Overall hydrolysis begins with dehydrogenative oxidation of the 3'-OH of the ribose by NAD^{+} (forming NADH). The resulting ketone is α-deprotonated to the enol before elimination of the homocysteine thiolate. Water then adds to the a,b-unsaturated ketone, before reduction of the resultant ketone by NADH.

AdoHcyase is encoded by the AHCY gene in humans, which is believed to have a prognostic role in neuroblastoma. AdoHcyase is significantly associated with adenosine deaminase deficiency, which classically manifests in severe combine immunodeficiency (SCID). Accumulated adenosine derivatives, dATPs, irreversibly bind to and inhibit AdoHcyase, promoting the buildup of S-adenosyl-L-homocysteine (SAH), a potent inhibitor of methyl transfer reactions, due to an equilibrium constant that favors SAH.
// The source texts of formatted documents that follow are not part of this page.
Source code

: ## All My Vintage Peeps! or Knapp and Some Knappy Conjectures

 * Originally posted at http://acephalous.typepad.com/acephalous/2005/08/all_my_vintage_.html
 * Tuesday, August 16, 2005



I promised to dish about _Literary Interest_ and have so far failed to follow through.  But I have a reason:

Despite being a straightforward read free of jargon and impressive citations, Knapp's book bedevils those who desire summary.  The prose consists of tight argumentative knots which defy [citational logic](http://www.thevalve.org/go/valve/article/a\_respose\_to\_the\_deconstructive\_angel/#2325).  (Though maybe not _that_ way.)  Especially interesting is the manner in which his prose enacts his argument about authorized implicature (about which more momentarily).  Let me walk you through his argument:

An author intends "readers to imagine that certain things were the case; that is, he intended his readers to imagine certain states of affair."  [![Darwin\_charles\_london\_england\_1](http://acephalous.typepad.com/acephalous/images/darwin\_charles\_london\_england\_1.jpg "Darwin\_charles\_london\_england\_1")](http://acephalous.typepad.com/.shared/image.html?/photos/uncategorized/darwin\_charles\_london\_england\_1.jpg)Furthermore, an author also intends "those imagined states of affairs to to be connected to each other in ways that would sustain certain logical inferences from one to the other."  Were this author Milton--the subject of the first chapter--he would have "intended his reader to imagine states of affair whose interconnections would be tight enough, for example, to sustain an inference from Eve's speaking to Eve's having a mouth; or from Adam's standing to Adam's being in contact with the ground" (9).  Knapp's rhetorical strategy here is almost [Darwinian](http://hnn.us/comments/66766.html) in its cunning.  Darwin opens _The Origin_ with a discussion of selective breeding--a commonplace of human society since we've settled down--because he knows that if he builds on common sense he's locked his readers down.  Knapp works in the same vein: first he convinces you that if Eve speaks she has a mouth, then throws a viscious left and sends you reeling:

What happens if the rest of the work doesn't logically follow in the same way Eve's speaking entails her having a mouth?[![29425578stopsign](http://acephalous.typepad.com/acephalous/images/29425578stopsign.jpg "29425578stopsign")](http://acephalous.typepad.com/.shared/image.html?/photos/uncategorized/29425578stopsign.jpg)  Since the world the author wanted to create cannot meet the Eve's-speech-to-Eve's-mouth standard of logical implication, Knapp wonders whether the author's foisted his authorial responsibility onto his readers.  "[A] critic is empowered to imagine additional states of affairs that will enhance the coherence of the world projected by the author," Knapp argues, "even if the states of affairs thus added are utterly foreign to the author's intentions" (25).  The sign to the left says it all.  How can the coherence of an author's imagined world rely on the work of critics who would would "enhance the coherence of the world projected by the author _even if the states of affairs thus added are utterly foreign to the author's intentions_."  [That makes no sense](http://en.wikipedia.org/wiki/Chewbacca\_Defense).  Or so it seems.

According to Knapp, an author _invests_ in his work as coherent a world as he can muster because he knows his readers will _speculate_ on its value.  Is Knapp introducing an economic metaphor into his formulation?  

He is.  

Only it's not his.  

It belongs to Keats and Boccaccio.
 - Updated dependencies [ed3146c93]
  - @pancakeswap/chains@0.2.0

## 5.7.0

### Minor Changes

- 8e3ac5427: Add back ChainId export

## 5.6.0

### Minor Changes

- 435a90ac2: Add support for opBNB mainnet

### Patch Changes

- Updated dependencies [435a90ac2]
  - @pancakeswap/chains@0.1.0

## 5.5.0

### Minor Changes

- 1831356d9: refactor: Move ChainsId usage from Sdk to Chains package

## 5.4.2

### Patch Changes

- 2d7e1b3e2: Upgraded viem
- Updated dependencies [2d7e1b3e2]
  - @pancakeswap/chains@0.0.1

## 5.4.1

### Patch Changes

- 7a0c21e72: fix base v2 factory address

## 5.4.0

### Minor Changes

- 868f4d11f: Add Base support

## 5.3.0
Adenosylhomocysteinase directly converts SAH into homocysteine and adenosine. As a metabolic enzyme, AHCY has a key role in regulating the methylation potential of nucleic acids at a cellular level. AHCY has also been discovered to have a role as a "metabolic gatekeeper", which is involved in interactions between epigenetics and one-carbon metabolism. By controlling homocysteine levels, AHCY takes part in regulation of chromatin availability and developmental stress responses, which can have significant implications for supporting stem cell pluripotency, influencing expression of genes, differentiation of adipocytes, and regulation of normal function of the cell-cycle. The impact of alterations of these processes can have a variety of downstream effects that can have significant clinical relevance. Recent study has put AHCY regulation into a focus of therapeutic intervention. Higher levels of AHCY transcriptional upregulation are seen in patients with colorectal cancer (CRC). Pharmaceutical interventions that target AHCY have shown to reduce the related intestinal symptoms of CRC, making adenosylhomocysteinase a therapeutic target.